[EXTRACTED RECORDS]

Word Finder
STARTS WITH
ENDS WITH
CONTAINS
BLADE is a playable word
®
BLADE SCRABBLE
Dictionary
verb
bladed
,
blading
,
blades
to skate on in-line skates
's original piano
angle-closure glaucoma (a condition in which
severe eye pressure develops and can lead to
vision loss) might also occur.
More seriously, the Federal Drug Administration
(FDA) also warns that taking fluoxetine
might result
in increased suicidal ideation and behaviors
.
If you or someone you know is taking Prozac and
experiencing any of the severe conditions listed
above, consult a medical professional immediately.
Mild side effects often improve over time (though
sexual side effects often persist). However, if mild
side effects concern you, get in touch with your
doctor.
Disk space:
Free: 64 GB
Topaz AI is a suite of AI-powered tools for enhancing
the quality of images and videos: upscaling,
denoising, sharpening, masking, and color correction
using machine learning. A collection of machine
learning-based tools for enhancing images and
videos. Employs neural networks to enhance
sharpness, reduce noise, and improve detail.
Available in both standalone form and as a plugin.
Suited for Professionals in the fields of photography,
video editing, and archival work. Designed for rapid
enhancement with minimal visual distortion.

[/EXTRACTED RECORDS]
[EXTRACTED RECORDS]

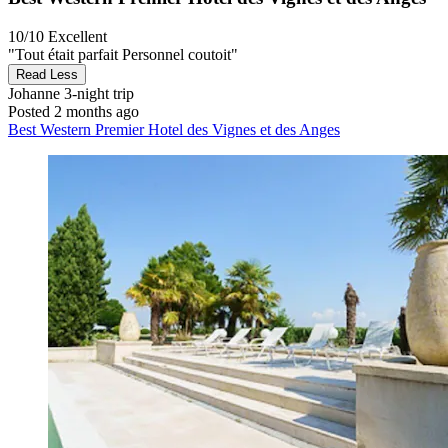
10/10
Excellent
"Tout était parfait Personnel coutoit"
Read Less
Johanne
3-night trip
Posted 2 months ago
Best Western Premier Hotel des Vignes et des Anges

[/EXTRACTED RECORDS]
[EXTRACTED RECORDS]

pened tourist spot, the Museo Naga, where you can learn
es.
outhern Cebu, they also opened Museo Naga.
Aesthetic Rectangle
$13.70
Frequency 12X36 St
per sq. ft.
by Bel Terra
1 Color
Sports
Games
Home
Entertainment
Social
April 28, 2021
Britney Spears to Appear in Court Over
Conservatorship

[/EXTRACTED RECORDS]

__TASK ITEM__.
Could you return exactly the lines above from the line with "learning-based tools for enhancing images and" to the line with "enhancement with minimal visual distortion.", both included, and nothing else?

__RESULT OF THIS EXERCISE__.
learning-based tools for enhancing images and
videos. Employs neural networks to enhance
sharpness, reduce noise, and improve detail.
Available in both standalone form and as a plugin.
Suited for Professionals in the fields of photography,
video editing, and archival work. Designed for rapid
enhancement with minimal visual distortion.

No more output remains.